Task brief
Copy every line of the records below where the word "Harus" occurs.

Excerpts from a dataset
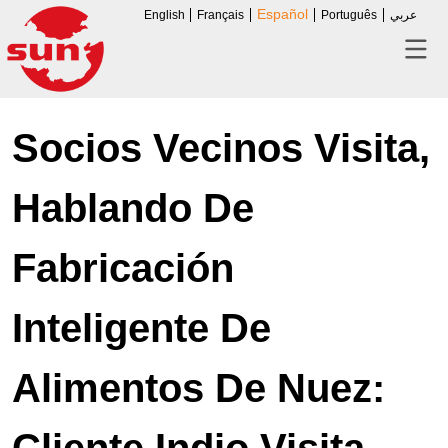
Español
English
Français
Português
عربي
Socios Vecinos Visita,
Hablando De
Fabricación
Inteligente De
Alimentos De Nuez:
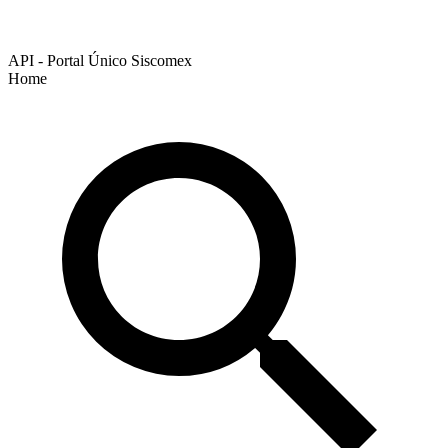
API - Portal Único Siscomex
Home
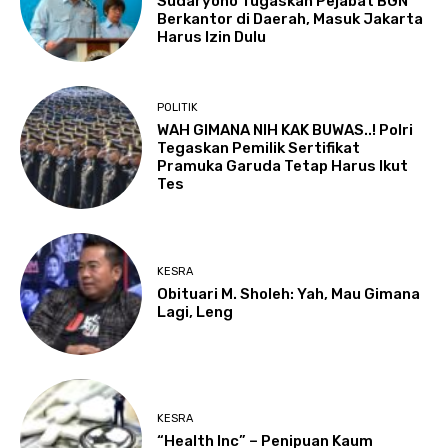
Sudaryono Tugaskan Pejabat BGN
Berkantor di Daerah, Masuk Jakarta
Harus Izin Dulu
POLITIK
WAH GIMANA NIH KAK BUWAS..! Polri
Tegaskan Pemilik Sertifikat
Pramuka Garuda Tetap Harus Ikut
Tes
KESRA
Obituari M. Sholeh: Yah, Mau Gimana
Lagi, Leng
KESRA
“Health Inc” – Penipuan Kaum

Task answer
Harus Izin Dulu
Pramuka Garuda Tetap Harus Ikut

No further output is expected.